A dodgy call by a referee or one of his assistants, a below-par display, probably even the ball hitting off someone’s backside and ending up in the back of the net.
Paul Sturrock would accept any of those scenarios if they lead to a Dundee United win at Morton.
That’ll come as little surprise to those who know him, because not only as player, coach and manager is he a Tangerines legend, “Luggy” is also a massive fan and few things give him more pleasure than a United victory.
More importantly, as someone with 44 years’ experience of the professional game, he knows just how vital any win can prove for a team in United’s predicament.
Just one victory in the last eight games and from being first in the Championship table in early December to today’s situation where another defeat coupled with a win for leaders St Mirren would see chances of automatic promotion mathematically ended, their fall has been spectacular.
With the play-offs there to shoot for, however, Sturrock knows there is so much still to play for and he realises, if a win can scratched out, Csaba Laszlo’s team can quickly be back on course for the Premiership.
“Football’s a strange game, one bad decision from a referee or a linesman gives you a goal, gives you three points and can sometimes trigger that edge you need,” he said.
“I think we are a win away from being back on the rails. Winning is the key to it all. It can be a dirty win as far as I’m concerned, we can be absolutely hopeless, so long as we win.”
If that win comes at Cappielow, he feels the players’ self-belief can come flooding back and a successful drive to promotion can be on the cards.
“I’ve watched the training quite regularly and seen a couple of games now. They have good players here, but I think confidence is a huge thing in football.
“I watched their reaction to losing the goal against Dunfermline last week at home and their body language showed people whose heads are down. With a win, confidence can come back.”
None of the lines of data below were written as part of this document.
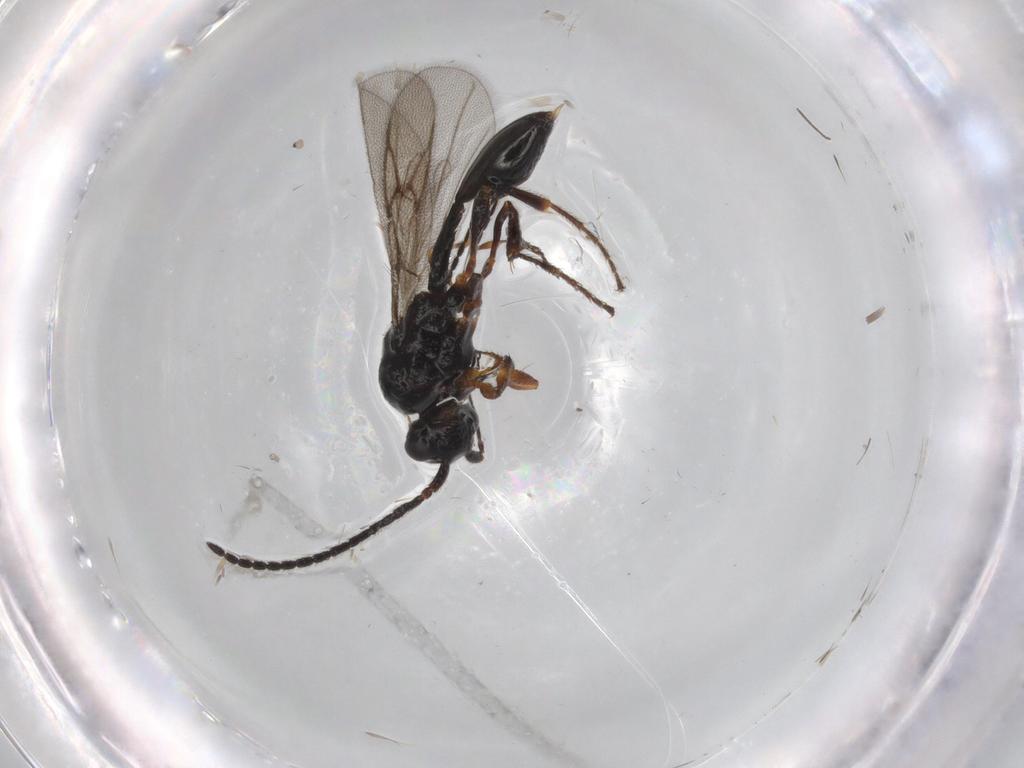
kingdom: Animalia
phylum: Arthropoda
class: Insecta
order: Hymenoptera
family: Diapriidae
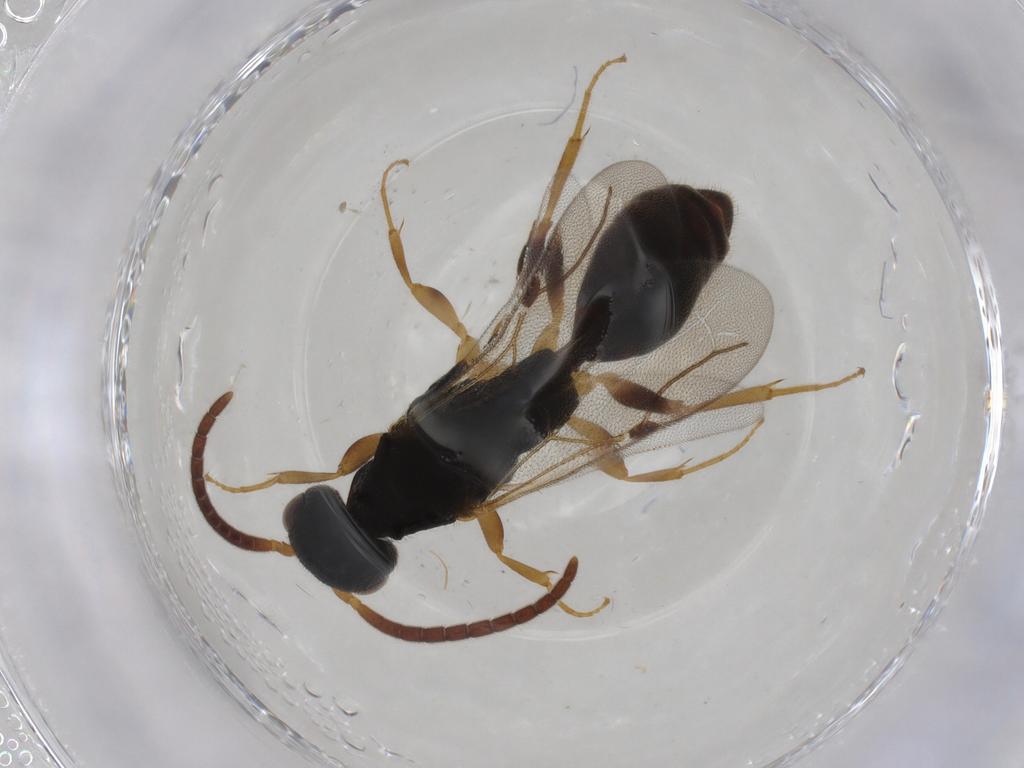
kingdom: Animalia
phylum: Arthropoda
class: Insecta
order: Hymenoptera
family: Bethylidae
Even if things pick up and a Premiership return is secured by May, the man who was recently appointed chief scout in England and last week accepted gaffer Csaba Laszlo’s invitation to join the coaching staff until the end of the season, does not pretend all United’s problems will be resolved.
He knows the manager has work to do and he has to do his bit by helping improve the club’s recruitment.
“The recruitment is a slight problem because you don’t know what league you’re going to be in. That’s happened to two managers before Csaba.
“They were trying to win football games while restructuring their team with players who were going to be comfortable in the Championship and good enough to play in the Premier League. There’s not many of them to the pound. We are in that same position again, so it is vitally important we get more right than wrong.
“I think that what’s happened in the past is of 10 signings it’s been seven bad ones and three good ones. We’ve got to try and turn that to seven good ones and three bad ones.
“I took a training session yesterday and that was very nice. The manager said to me, do this, do that and I had a wee window of 20 minutes and enjoyed it.
“However, I first met Csaba to help out with the scouting, that’s mainly why I’m here. It didn’t take a rocket scientist to understand that some of the teams in Scotland have benefited from going down to England and bringing players up.
“It’s something that Dundee United hasn’t really tapped into, so I was happy to come up and talk to the manager and chairman and talk about doing that job.”